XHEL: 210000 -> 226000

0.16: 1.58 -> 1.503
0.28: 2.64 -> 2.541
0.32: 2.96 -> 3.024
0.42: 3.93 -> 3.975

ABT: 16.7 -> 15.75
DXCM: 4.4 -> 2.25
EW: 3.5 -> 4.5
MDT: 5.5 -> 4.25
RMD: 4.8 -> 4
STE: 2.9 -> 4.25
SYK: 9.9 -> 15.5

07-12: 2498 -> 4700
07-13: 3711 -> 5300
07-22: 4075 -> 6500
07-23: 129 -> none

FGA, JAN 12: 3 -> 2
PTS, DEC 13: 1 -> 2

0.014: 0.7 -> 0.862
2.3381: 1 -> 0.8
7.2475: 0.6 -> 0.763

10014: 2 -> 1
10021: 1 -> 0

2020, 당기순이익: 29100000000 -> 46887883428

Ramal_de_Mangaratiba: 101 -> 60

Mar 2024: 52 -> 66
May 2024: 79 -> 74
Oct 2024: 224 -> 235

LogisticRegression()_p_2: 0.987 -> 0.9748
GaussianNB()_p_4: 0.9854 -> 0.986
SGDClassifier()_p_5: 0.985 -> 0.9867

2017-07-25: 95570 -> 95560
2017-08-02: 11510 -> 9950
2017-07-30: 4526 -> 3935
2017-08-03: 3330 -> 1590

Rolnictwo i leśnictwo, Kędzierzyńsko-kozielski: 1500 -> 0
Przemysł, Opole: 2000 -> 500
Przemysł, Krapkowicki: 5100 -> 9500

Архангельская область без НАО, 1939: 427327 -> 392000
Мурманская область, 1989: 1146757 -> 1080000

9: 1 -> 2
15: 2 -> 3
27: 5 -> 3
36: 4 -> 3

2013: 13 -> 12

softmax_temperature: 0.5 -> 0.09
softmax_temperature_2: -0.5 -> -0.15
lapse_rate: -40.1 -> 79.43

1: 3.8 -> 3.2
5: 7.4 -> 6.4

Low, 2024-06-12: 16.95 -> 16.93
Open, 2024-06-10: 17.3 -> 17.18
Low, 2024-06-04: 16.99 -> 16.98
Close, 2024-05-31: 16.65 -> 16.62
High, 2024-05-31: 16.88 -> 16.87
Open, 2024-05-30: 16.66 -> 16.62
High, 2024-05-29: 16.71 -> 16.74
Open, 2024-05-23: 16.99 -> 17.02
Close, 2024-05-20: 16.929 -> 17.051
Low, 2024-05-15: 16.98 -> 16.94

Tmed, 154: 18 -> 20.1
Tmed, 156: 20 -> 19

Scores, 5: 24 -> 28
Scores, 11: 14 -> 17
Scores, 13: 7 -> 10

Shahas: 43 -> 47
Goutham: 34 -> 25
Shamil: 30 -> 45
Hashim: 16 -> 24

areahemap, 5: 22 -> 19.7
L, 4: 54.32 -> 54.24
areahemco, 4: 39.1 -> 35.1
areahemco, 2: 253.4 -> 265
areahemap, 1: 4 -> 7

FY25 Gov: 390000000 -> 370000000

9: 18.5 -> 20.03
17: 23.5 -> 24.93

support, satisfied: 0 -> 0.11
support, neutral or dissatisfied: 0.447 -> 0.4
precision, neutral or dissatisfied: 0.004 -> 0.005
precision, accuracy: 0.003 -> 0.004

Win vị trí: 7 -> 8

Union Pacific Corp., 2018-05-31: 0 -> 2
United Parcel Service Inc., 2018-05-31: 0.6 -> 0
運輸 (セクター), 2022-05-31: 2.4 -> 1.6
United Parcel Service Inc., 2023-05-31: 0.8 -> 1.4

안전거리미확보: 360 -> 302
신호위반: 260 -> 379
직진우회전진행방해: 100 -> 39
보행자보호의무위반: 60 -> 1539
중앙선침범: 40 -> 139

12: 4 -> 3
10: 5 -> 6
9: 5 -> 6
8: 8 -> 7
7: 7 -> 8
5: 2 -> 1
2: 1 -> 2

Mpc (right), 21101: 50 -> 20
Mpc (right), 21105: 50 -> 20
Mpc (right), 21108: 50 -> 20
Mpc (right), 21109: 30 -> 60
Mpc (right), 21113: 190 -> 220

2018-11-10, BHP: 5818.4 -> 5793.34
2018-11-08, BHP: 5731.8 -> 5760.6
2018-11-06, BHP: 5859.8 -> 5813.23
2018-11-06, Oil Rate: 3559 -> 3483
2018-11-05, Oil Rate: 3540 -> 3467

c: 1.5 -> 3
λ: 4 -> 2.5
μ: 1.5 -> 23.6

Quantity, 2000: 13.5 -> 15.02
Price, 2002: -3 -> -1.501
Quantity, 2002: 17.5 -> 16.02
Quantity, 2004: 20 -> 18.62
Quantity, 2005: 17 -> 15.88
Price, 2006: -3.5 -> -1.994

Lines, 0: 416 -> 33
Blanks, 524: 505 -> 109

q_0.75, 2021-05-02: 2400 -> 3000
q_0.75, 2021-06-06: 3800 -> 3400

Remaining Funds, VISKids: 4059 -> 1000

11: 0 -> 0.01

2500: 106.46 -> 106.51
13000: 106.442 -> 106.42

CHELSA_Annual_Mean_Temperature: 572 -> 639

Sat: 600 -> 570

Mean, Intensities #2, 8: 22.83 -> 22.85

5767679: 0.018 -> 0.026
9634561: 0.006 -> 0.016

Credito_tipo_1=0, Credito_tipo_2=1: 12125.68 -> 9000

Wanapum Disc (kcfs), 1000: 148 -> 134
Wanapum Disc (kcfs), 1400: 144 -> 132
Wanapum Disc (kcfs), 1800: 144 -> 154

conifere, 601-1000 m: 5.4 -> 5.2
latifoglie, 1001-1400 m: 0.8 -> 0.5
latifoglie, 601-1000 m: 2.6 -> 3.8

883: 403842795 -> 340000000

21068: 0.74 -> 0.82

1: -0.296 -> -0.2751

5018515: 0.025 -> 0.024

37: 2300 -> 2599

*What the task asks*: From the records above, quote only the lines running from the line with "softmax_temperature_2: -0.5 -> -0.15" to the line with "areahemap, 5: 22 -> 19.7", both lines included.

*Your solution*:
softmax_temperature_2: -0.5 -> -0.15
lapse_rate: -40.1 -> 79.43

1: 3.8 -> 3.2
5: 7.4 -> 6.4

Low, 2024-06-12: 16.95 -> 16.93
Open, 2024-06-10: 17.3 -> 17.18
Low, 2024-06-04: 16.99 -> 16.98
Close, 2024-05-31: 16.65 -> 16.62
High, 2024-05-31: 16.88 -> 16.87
Open, 2024-05-30: 16.66 -> 16.62
High, 2024-05-29: 16.71 -> 16.74
Open, 2024-05-23: 16.99 -> 17.02
Close, 2024-05-20: 16.929 -> 17.051
Low, 2024-05-15: 16.98 -> 16.94

Tmed, 154: 18 -> 20.1
Tmed, 156: 20 -> 19

Scores, 5: 24 -> 28
Scores, 11: 14 -> 17
Scores, 13: 7 -> 10

Shahas: 43 -> 47
Goutham: 34 -> 25
Shamil: 30 -> 45
Hashim: 16 -> 24

areahemap, 5: 22 -> 19.7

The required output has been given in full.